All lines from the opening of the material up to and including the line with "Jugendgottesdienst" should be transcribed exactly, pictures excepted.

+--

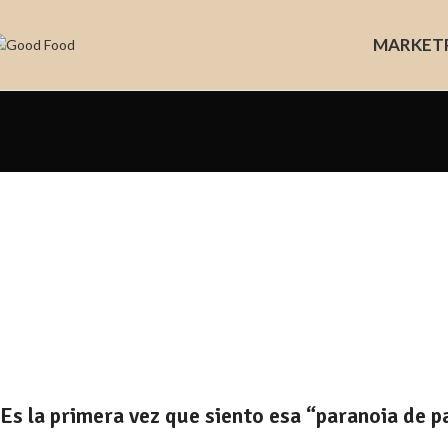
MARKET
Es la primera vez que siento esa “paranoia de pa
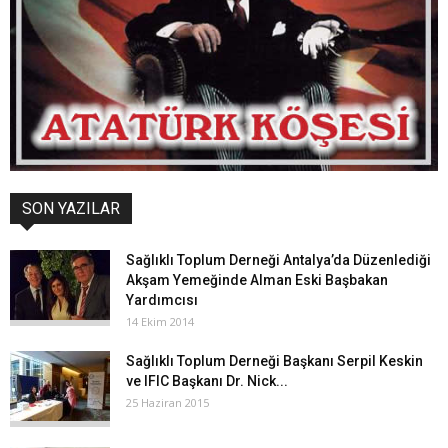
SON YAZILAR
Sağlıklı Toplum Derneği Antalya’da Düzenlediği
Akşam Yemeğinde Alman Eski Başbakan
Yardımcısı
14 Ekim 2014
Sağlıklı Toplum Derneği Başkanı Serpil Keskin
ve IFIC Başkanı Dr. Nick...
25 Haziran 2015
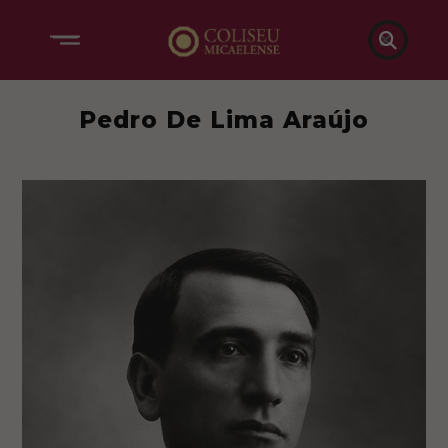

Pedro De Lima Araújo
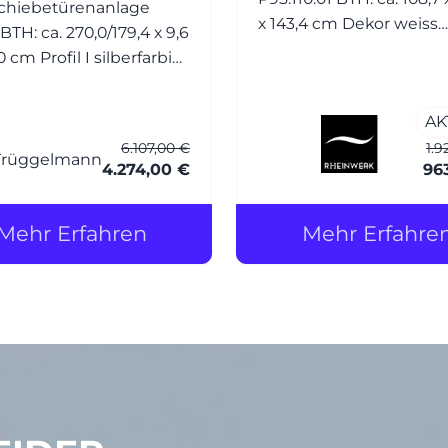
chiebetürenanlage
x 143,4 cm Dekor weiss
hochglanz (Front) Dekor
 I silberfarbig
schiefergrau (Korpus) Griffe: R
oxiert Füllung:
Bügelgriff Nickel matt
el Glas 4 mm White
AK
6.107,00 €
1.9
chutzfolie) 2-läufig -
4.274,00 €
96
de Tür - m. Griffleiste,
Mehr Erfahren
Mehr Erfahre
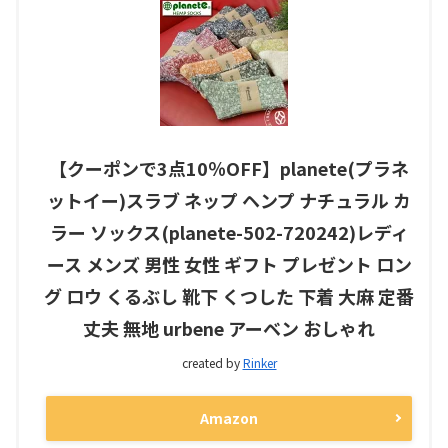
【クーポンで3点10％OFF】planete(プラネ
ットイー)スラブ ネップ ヘンプ ナチュラル カ
ラー ソックス(planete-502-720242)レディ
ース メンズ 男性 女性 ギフト プレゼント ロン
グ ロウ くるぶし 靴下 くつした 下着 大麻 定番
丈夫 無地 urbene アーベン おしゃれ
created by
Rinker
Amazon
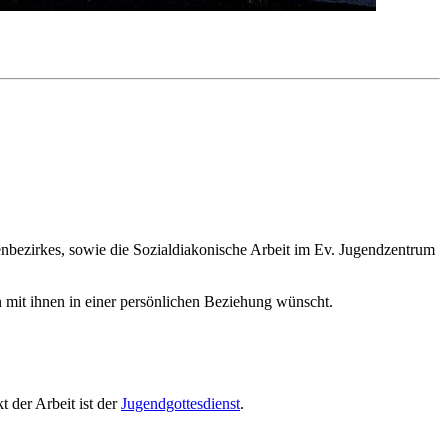
nbezirkes, sowie die Sozialdiakonische Arbeit im Ev. Jugendzentrum
en mit ihnen in einer persönlichen Beziehung wünscht.
 der Arbeit ist der
Jugendgottesdienst
.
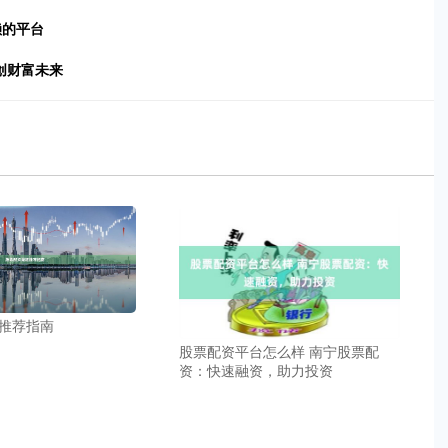
赖的平台
创财富未来
推荐指南
股票配资平台怎么样 南宁股票配
资：快速融资，助力投资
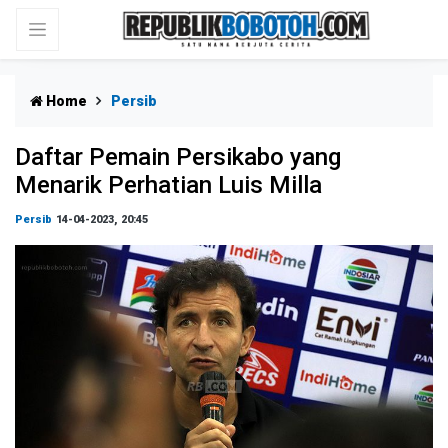
Home
Persib
Daftar Pemain Persikabo yang
Menarik Perhatian Luis Milla
Persib
14-04-2023, 20:45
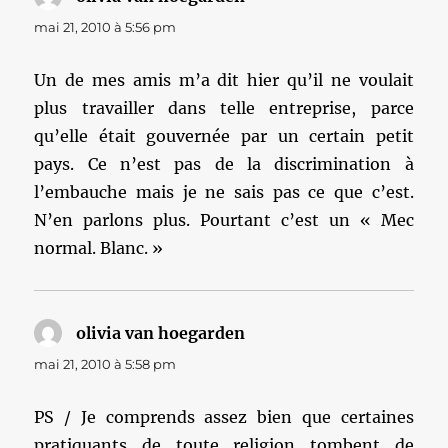
mai 21, 2010 à 5:56 pm
Un de mes amis m’a dit hier qu’il ne voulait
plus travailler dans telle entreprise, parce
qu’elle était gouvernée par un certain petit
pays. Ce n’est pas de la discrimination à
l’embauche mais je ne sais pas ce que c’est.
N’en parlons plus. Pourtant c’est un « Mec
normal. Blanc. »
olivia van hoegarden
dit :
mai 21, 2010 à 5:58 pm
PS / Je comprends assez bien que certaines
pratiquants de toute religion tombent de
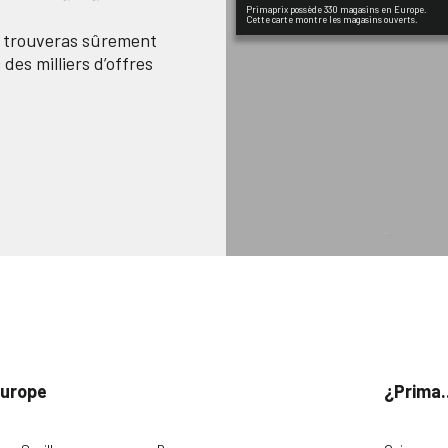
Primaprix possède 330 magasins en Europe.
Cette carte montre les magasins ouverts.
n trouveras sûrement
des milliers d’offres
Europe
¿Prima.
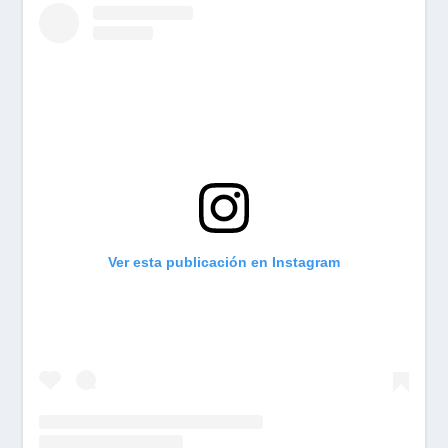
Ver esta publicación en Instagram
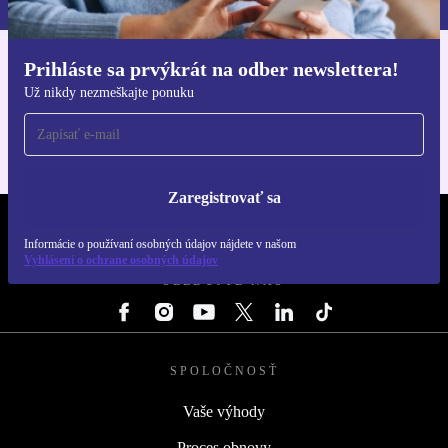
Prihláste sa prvýkrát na odber newslettera!
Získajte aplikáciu refurbed
Už nikdy nezmeškajte ponuku
Pre iOS a Android
Zaregistrovať sa
REFURBED SLOVENSKO – RETHINK NEW.
Informácie o používaní osobných údajov nájdete v našom
Vyhlásení o ochrane osobných údajov
SLEDUJTE NÁS
SPOLOČNOSŤ
Vaše výhody
Proces obnovy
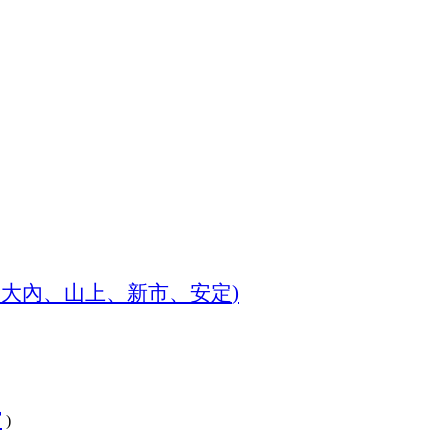
、大內、山上、新市、安定
)
館
)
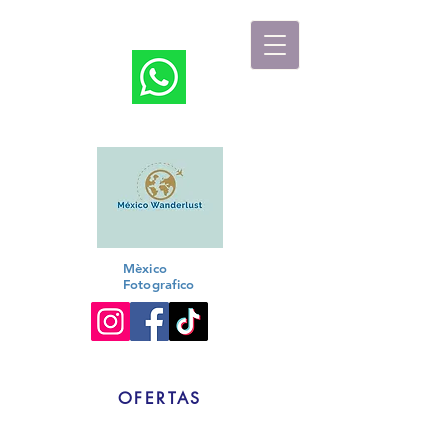
Travel Designer
Mèxico
Fotografico
OFERTAS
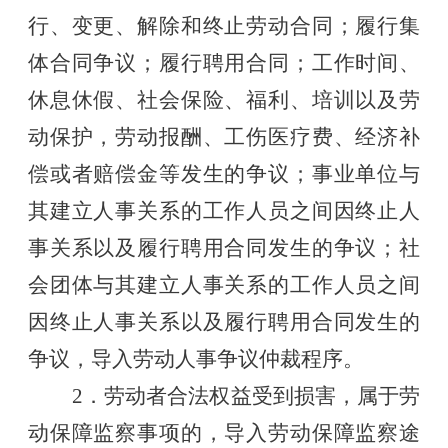
行、变更、解除和终止劳动合同；履行集
体合同争议；履行聘用合同；工作时间、
休息休假、社会保险、福利、培训以及劳
动保护，劳动报酬、工伤医疗费、经济补
偿或者赔偿金等发生的争议；事业单位与
其建立人事关系的工作人员之间因终止人
事关系以及履行聘用合同发生的争议；社
会团体与其建立人事关系的工作人员之间
因终止人事关系以及履行聘用合同发生的
争议
，导入劳动人事争议仲裁程序。
2．劳动者合法权益受到损害，属于劳
动保障监察事项的，导入劳动保障监察途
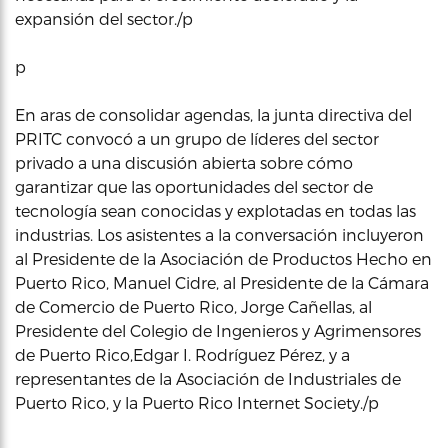
expansión del sector./p
p
En aras de consolidar agendas, la junta directiva del
PRITC convocó a un grupo de líderes del sector
privado a una discusión abierta sobre cómo
garantizar que las oportunidades del sector de
tecnología sean conocidas y explotadas en todas las
industrias. Los asistentes a la conversación incluyeron
al Presidente de la Asociación de Productos Hecho en
Puerto Rico, Manuel Cidre, al Presidente de la Cámara
de Comercio de Puerto Rico, Jorge Cañellas, al
Presidente del Colegio de Ingenieros y Agrimensores
de Puerto Rico,Edgar I. Rodríguez Pérez, y a
representantes de la Asociación de Industriales de
Puerto Rico, y la Puerto Rico Internet Society./p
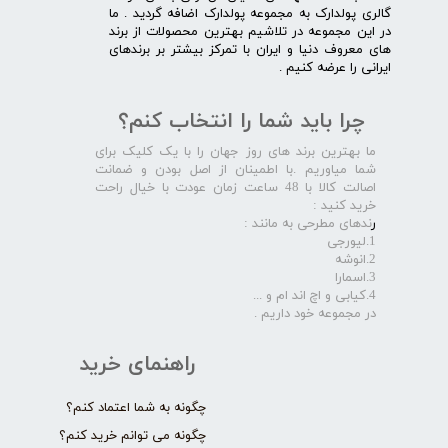
گالری پولدارک به مجموعه پولدارک اضافه گردید . ما
در این مجموعه در تلاشیم بهترین محصولات از برند
های معروف دنیا و ایران با تمرکز بیشتر بر برندهای
ایرانی را عرضه کنیم .​​​​​​​
چرا باید شما را انتخاب کنم؟
ما بهترین برند های روز جهان را با یک کلیک برای
شما میاوریم .با اطمینان از اصل بودن و ضمانت
اصالت کالا با 48 ساعت زمان عودت با خیال راحت
خرید کنید :
ر
ندهای مطرحی به مانند :
1.لیورجی
2.انوشه
3.اسمارا
4.کیابی و اچ اند ام و ...
در مجموعه خود داریم .​​​​​​​
راهنمای خرید
چگونه به شما اعتماد کنم؟
چگونه می توانم خرید کنم؟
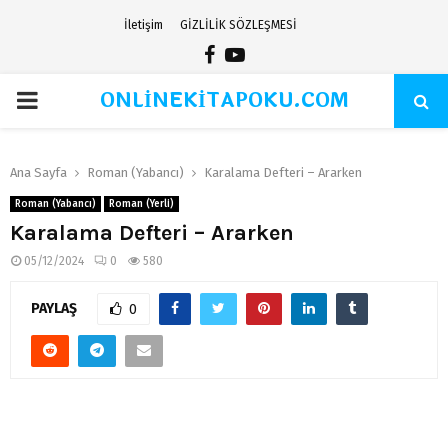
İletişim
GİZLİLİK SÖZLEŞMESİ
Facebook
Youtube
ONLİNEKİTAPOKU.COM
PRIMARY
MENU
Ana Sayfa
Roman (Yabancı)
Karalama Defteri – Ararken
Roman (Yabancı)
Roman (Yerli)
Karalama Defteri – Ararken
05/12/2024
0
580
PAYLAŞ
0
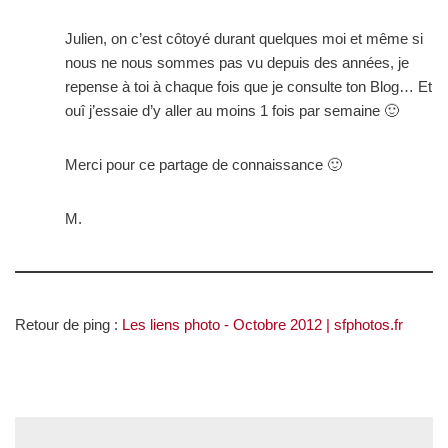
Julien, on c’est côtoyé durant quelques moi et même si
nous ne nous sommes pas vu depuis des années, je
repense à toi à chaque fois que je consulte ton Blog… Et
ouî j’essaie d’y aller au moins 1 fois par semaine 🙂
Merci pour ce partage de connaissance 🙂
M.
Retour de ping :
Les liens photo - Octobre 2012 | sfphotos.fr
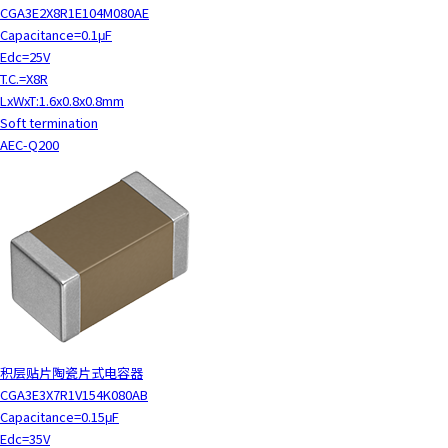
CGA3E2X8R1E104M080AE
Capacitance=0.1μF
Edc=25V
T.C.=X8R
LxWxT:1.6x0.8x0.8mm
Soft termination
AEC-Q200
积层贴片陶瓷片式电容器
CGA3E3X7R1V154K080AB
Capacitance=0.15μF
Edc=35V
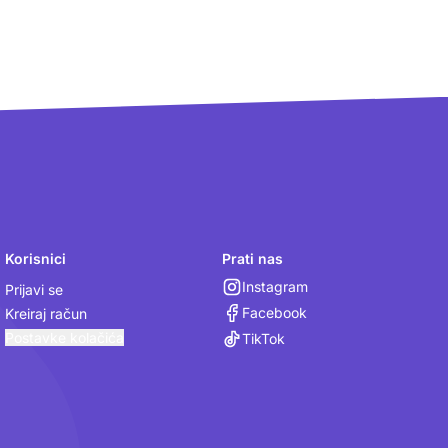
Korisnici
Prati nas
Instagram
Prijavi se
Facebook
Kreiraj račun
Postavke kolačića
TikTok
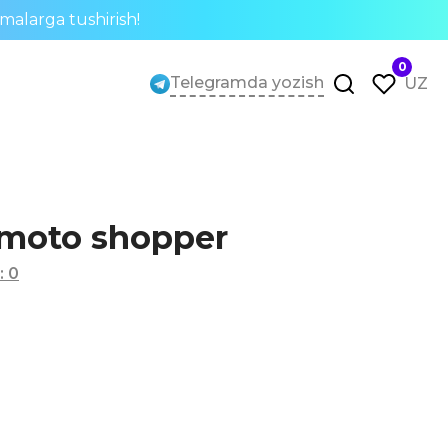
rmalarga tushirish!
0
Telegramda yozish
UZ
moto shopper
:
0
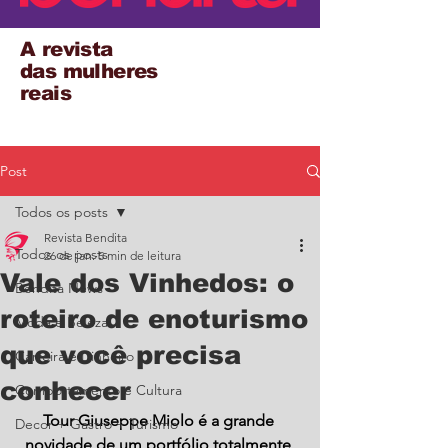
A revista
das mulheres
reais
Post
Todos os posts
Revista Bendita
Todos os posts
26 de jan.
5 min de leitura
Vale dos Vinhedos: o
Bendita News
roteiro de enoturismo
Moda e Beleza
que você precisa
Carreira e Dinheiro
conhecer
Comportamento e Cultura
Tour Giuseppe Miolo é a grande 
Decor + Gastro + Turismo
novidade de um portfólio totalmente 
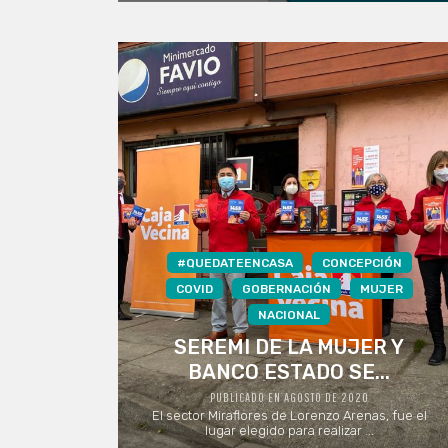
#QUEDATEENCASA
CONCEPCIÓN
COVID
GOBERNACIÓN
MUJER
NACIONAL
SEREMI DE LA MUJER Y
BANCO ESTADO SE...
PUBLICADO EN AGOSTO DE 2020
El sector Miraflores de Lorenzo Arenas, fue el
lugar elegido para realizar ...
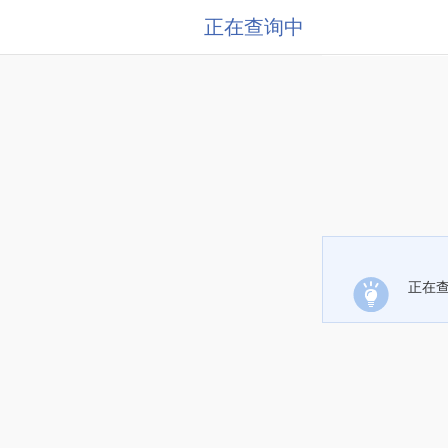
正在查询中
正在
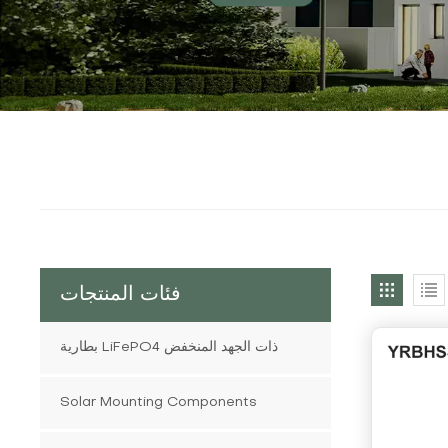
فئات المنتجات
بطارية LiFePO4 ذات الجهد المنخفض
Solar Mounting Components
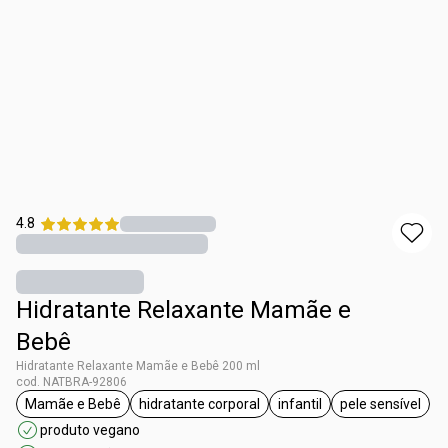
4.8
Hidratante Relaxante Mamãe e
Bebê
Hidratante Relaxante Mamãe e Bebê 200 ml
cod. NATBRA-92806
Mamãe e Bebê
hidratante corporal
infantil
pele sensível
etiqueta Mamãe e Bebê
etiqueta hidratante corporal
etiqueta infantil
etiqueta pe
produto vegano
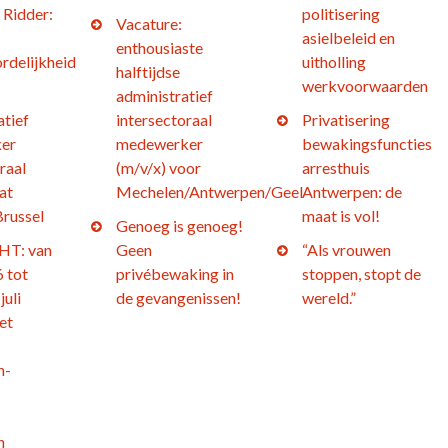
 Ridder:
politisering
Vacature:
asielbeleid en
enthousiaste
rdelijkheid
uitholling
halftijdse
werkvoorwaarden
administratief
atief
intersectoraal
Privatisering
er
medewerker
bewakingsfuncties
raal
(m/v/x) voor
arresthuis
at
Mechelen/Antwerpen/Geel
Antwerpen: de
Brussel
maat is vol!
Genoeg is genoeg!
T: van
Geen
“Als vrouwen
 tot
privébewaking in
stoppen, stopt de
juli
de gevangenissen!
wereld.”
et
n-
h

+--

▶ [Response to the exercise]
MARKET
Es la primera vez que siento esa “paranoia de pa
SON YAZILAR
Sağlıklı Toplum Derneği Antalya’da Düzenlediği
Akşam Yemeğinde Alman Eski Başbakan
Yardımcısı
14 Ekim 2014
Sağlıklı Toplum Derneği Başkanı Serpil Keskin
ve IFIC Başkanı Dr. Nick...
25 Haziran 2015

Pedro De Lima Araújo
chiebetürenanlage
x 143,4 cm Dekor weiss
hochglanz (Front) Dekor
 I silberfarbig
schiefergrau (Korpus) Griffe: R
oxiert Füllung:
Bügelgriff Nickel matt
el Glas 4 mm White
AK
6.107,00 €
1.9
chutzfolie) 2-läufig -
4.274,00 €
96
de Tür - m. Griffleiste,
Mehr Erfahren
Mehr Erfahre
【クーポンで3点10％OFF】planete(プラネ
ットイー)スラブ ネップ ヘンプ ナチュラル カ
ラー ソックス(planete-502-720242)レディ
ース メンズ 男性 女性 ギフト プレゼント ロン
グ ロウ くるぶし 靴下 くつした 下着 大麻 定番
丈夫 無地 urbene アーベン おしゃれ
created by
Rinker
Amazon
nbezirkes, sowie die Sozialdiakonische Arbeit im Ev. Jugendzentrum
en mit ihnen in einer persönlichen Beziehung wünscht.
 der Arbeit ist der
Jugendgottesdienst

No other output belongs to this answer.